Do you think outside the box? Are your storytelling abilities superior to those of your peers you attend school with? When asked to read a rough draft, do you outwardly show interest and give constructive criticism, but privately smirk knowing your short story is much better than theirs? If so, you either have ego issues or you’re a really good writer and should enter competitive writing contest and scholarship programs to win money (but probably still have ego issues). To help, I’ve listed a few Creative Writing Scholarships in this article so you can find out whether your ego’s too big, too small or just right!
Do you find yourself daydreaming about fictional characters, imaginative landscapes and complex storylines while in class? Have you discovered there’s a more exciting world in your mind than the one you live in day after day? Have you begun daydreaming since reading this article? Well if so, that can either mean I need to do a better job at grabbing my readers, or you simply have a very imaginative mind (hopefully it’s the latter). How about focusing all that scattered reverie into story format and submitting it into a creative writing scholarship? It’s all about letting your mind run wild and having fun producing quality work you think should receive some sort of recognition (preferably monetary recognition). If this describes you, below are a few creative writing scholarships that want to award minds like yours!
If you love the art of storytelling and have aspirations of becoming an author, the L. Ron Hubbard’s Writers of the Future contest can award you a decent amount of cash if you’re willing to do a little bit of work. They offer an annual $5,000 reward for the best short stories, and they hand out prizes every three months for first, second and third place winners with the top prize earning $1,000 and subsequent places receiving $250 less. Granted, it won’t cover the entire cost of tuition, but it can cover books, school supplies and technological gizmos you can use to play Angry Birds during boring lectures!
Could you use $30,000 per year to cover all your college expenses? Who am I kidding, of course you could! Well, the J.D. Salinger Award recognizes creative writers with exceptional talent planning to attend Ursinus College, the same college that the author of Catcher of the Rye (the one this award is named after) received schooling, by awarding them a full-ride to this institution. Not only will this scholarship reward students with great writing potential $30,000 per year, but will allow the recipient to reside in the same dorm the author of the book lived in during his time at the college. Simply visit the website, fill out a creative writing application and submit no less (or no more, overachievers) than 10 double-spaced pages of original creative writing.

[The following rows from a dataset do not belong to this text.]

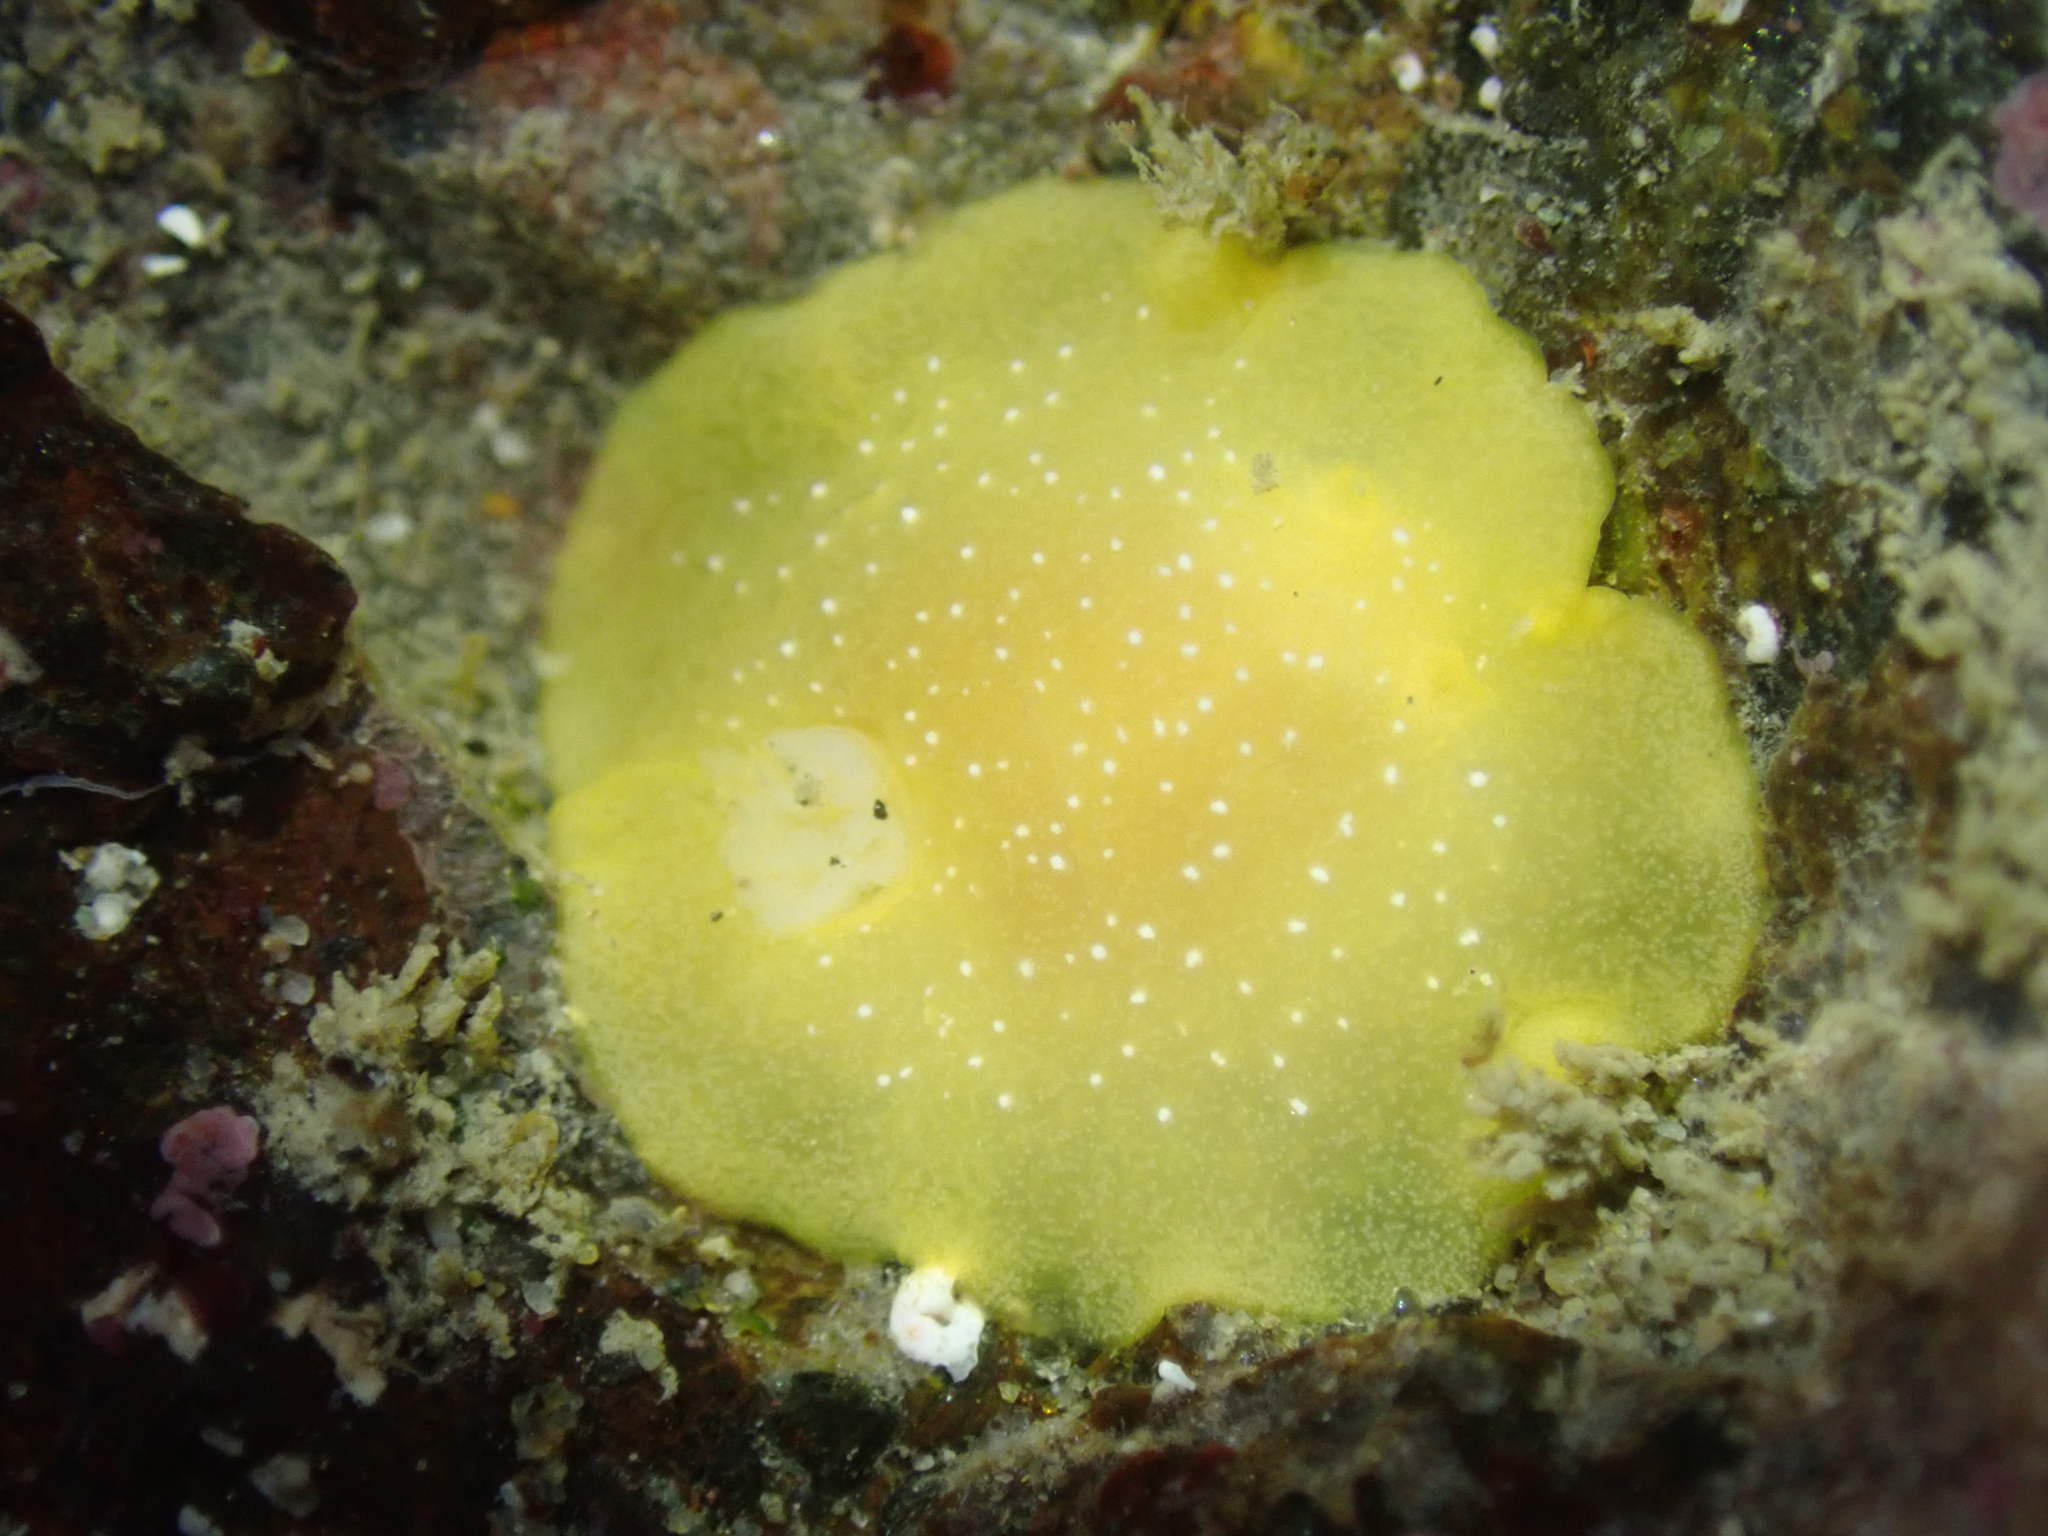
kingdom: Animalia
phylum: Mollusca
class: Gastropoda
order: Nudibranchia
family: Dendrodorididae
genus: Doriopsilla
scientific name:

Writers Digest offers eleven competitive writing contests for those who could use $3,000 cash money for school. They have different categories like horror, young adult fiction, thriller, sci-fi, crime and romance. They also have a category where you take whatever prompt they give you in whatever direction you wish; it’s an open-ended short story contest. If you’re more the lyrical type, there’s a Poetry Awards Competition with a $500 top prize. And if you feel like traveling, Writers Digest holds an annual mega-huge-super-official Short Story Writing Competition with first place receiving $3,000, a trip to the Writer’s Digest Conference and your name proudly displayed in the magazine (just give me the cash, right?). So get your creative writing thinking cap on (and any other clothing material designated specifically for creative writing) and write to your hearts content! Just a heads up, they do require you pay an entry fee when submitting work, but you can submit as often as you like, so have at it!
Put Your Short Story on the Big Screen
If you love writing but are also interested in film (since the two are connected storytelling mediums), there are many film scholarships available to those who just enjoy getting a good story out. You could either pursue a film scholarship yourself, or connect with like-minded individuals and split the winnings. A good director knows the importance a story has when trying to make a movie, so if you’re a creative writer, hooking up with a prospective film student could either produce a long-term working relationship or a sworn enemy you vow never to work with again. Hey, you never know if you don’t try right? Either way, getting your hands dirty in the name of creativity could earn you a tuition payment so be creative!